| The problem |
Could you carry on the forum thread about building above-ground garden troughs, starting right after its last line and leaving the material aside?

| Reading passage |
## START
# Above ground gardening



## Johnny9 (Sep 7, 2005)

My GF wants to put in a couple of above ground garden troughs with a walkway between the troughs. Does anyone know what lumber to use and how long will the wood last before rotting and falling apart? Help


----------



## Muddskipper (Dec 29, 2004)

Use cedar...not treated wood, as it will leach....all wood rots/ breaks down with the contact of the moist dirt.

2x6 cedar has served me well, 4 th year, and I should be good for another 2-3

Cedar fence pockets don't last long....


----------



## Pocketfisherman (May 30, 2005)

I used Red-Cedar decking material, two rows high of 2x10" per side and lined the sides inside (Bottom is bare ground) with heavy duty black vinyl. They lasted 16 years until the termites and rot got to them. I probably could have got by with less depth and used 2x8"s. I've also seen truck tires layed down on their sides used....not to pretty but functional.


----------



## kneekap (Nov 13, 2012)

I had better luck with some really large plastic containers. No rot and easy to water/fertilize. Mine are about 4 feet across and 3 feet high.


----------



## DuckMendenhall (Nov 5, 2007)

This has worked great...I recommend Cedar along with Muddskipper
I made some small planters out of old pallets, saw it on Pintrest.


----------



## Bustin Chops (Feb 3, 2008)

What I have read is that treated wood is no longer a bad thing because it is not treated with the chemicals they used to use. I forgot what it was, but it is safe to use treated wood now.


----------



## BertS (May 21, 2004)

DuckMendenhall said:


> This has worked great...I recommend Cedar along with Muddskipper
> I made some small planters out of old pallets, saw it on Pintrest.


ummm.........?

aren't those treat 4x4's?

I believe the old wolmanized treated lumber used arsenic, in the process of pressure treating. I know they lasted a heck of allot longer than the new improved yellawood.

since sometimes any 2x cedar material is difficult to find at some lumber yards,in any lengths other that 8' or 10', you can get away with 1x6's or 1x8's, provided you used cedar stakes, on the inside, and screw the frame boards to them.


----------



## DuckMendenhall (Nov 5, 2007)

BertS said:


> ummm.........?
> 
> aren't those treat 4x4's?
> 
> ...


 Yes they are...the chemicals used for treating lumber have changed to be safer...now I would not go lick one of them for sure. Treated 5/4 Deck boards for the base boards, lined with a weed mat. Is was tough finding Cedar that was somewhat straight and greater than 12'. I found the major retailers had the most beneficial prices, and I could work with 12'ers, just had to adjust. I think it was around $150-$200 for raw material, and another $200 for the soil. I would have to go back and look...


----------



## Muddskipper (Dec 29, 2004)
## END
| Data records |
## START
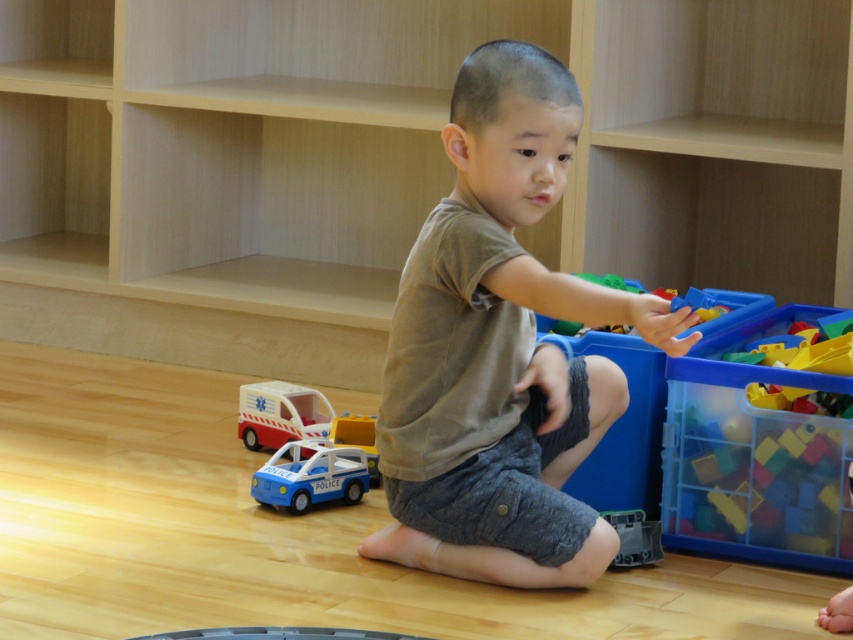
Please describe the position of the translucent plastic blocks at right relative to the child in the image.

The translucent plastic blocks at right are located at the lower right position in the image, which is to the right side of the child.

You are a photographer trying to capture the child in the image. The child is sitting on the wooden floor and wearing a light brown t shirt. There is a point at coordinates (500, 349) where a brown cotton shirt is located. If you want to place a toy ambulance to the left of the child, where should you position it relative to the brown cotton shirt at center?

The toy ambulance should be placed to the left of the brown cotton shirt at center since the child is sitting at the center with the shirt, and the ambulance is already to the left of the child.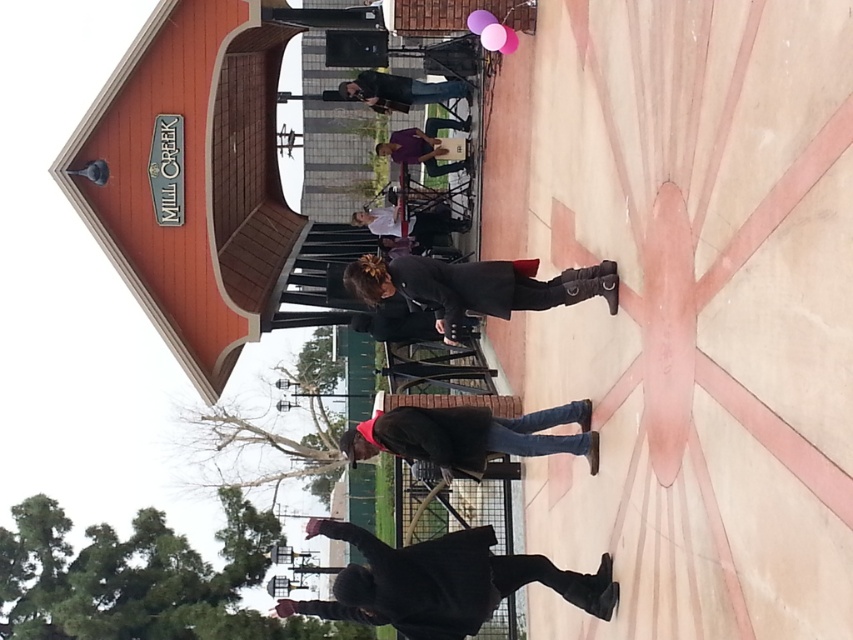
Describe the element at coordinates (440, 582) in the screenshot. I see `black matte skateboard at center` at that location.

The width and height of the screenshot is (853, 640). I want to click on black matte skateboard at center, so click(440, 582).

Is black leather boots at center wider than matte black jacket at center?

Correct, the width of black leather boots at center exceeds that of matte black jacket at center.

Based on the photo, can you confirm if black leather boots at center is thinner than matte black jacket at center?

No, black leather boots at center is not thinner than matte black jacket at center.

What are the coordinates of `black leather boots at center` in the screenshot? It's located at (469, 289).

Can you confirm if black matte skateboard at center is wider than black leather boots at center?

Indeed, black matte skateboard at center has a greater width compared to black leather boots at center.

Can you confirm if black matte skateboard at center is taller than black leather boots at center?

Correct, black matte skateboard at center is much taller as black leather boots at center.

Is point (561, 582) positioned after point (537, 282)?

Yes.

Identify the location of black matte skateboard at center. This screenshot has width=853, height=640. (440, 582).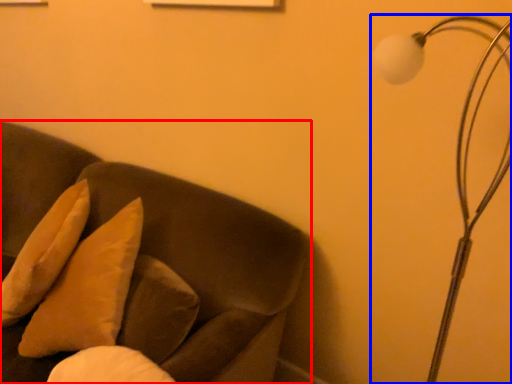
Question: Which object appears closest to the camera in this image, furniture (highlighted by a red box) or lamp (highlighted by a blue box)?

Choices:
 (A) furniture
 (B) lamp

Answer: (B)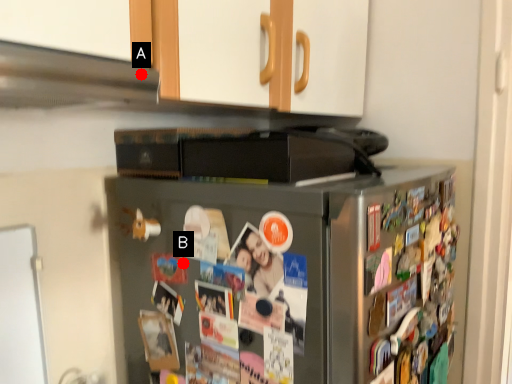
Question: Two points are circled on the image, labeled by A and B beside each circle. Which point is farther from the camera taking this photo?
## END
| Exercise answer |
Any of the wood will break down....at least the cedar won't have any chemicals...

The cedar also offeres some bug deterrence as well.....so I don't see many ants ...some but not many


----------



## goatchze (Aug 1, 2006)

Juan, here's what we did.

The coffin boxes are 2x6 cedar, stacked two high. We used 1x6 cedar for the top.

Boxes are 6' long and 4' wide. The 2' scrap pieces for the long side are the "legs", so to speak, on the inside corners of the box, giving the corners more strength. The corners are simple butt joints.

Two boxes required 12 8' 2x6s and 5 8' 1x6s, as well as a handful of decking screws. I used pocket screws to tie the 2x6s together vertically, but that was probably overkill. There was no scrap left with the above material bill. 

What you see in the picture are the first two I built and the first place we put them. They've subsequently been moved, and I've built 4 more. We're at the end of our second season using them, and they're still holding up extremely well, even after being dug up and moved about 200 yards (the bottom board sits on gravel, but is buried about 2" into the soil).

The part that is not lasting as long, understandably, is the lip of the 1x6 that overhangs the edges. Next time around (and the two ladies in the picture are already asking for more boxes), I'll probably buy a 2x4, rip it, then put it under the lip for added strength.

You're looking at about $100/box to built out of cedar. ACQ treated pine would run you about half that and would likely last longer. Using ACQ should be fine, but stay away from CCA if you can even come across it anymore. (CCA contains arsenic, ACQ does not)


----------



## Johnny9 (Sep 7, 2005)

Thanks to all of you, Will be a project next year after new house is finished.


----------



## captnickm (Feb 16, 2011)

I went with cedar as well. I am about to put in another one along our other fence line. 
Kinda hard to see, but thats it back in the corner.


----------



## peckerwood (Jun 9, 2012)

Beautiful yard capt.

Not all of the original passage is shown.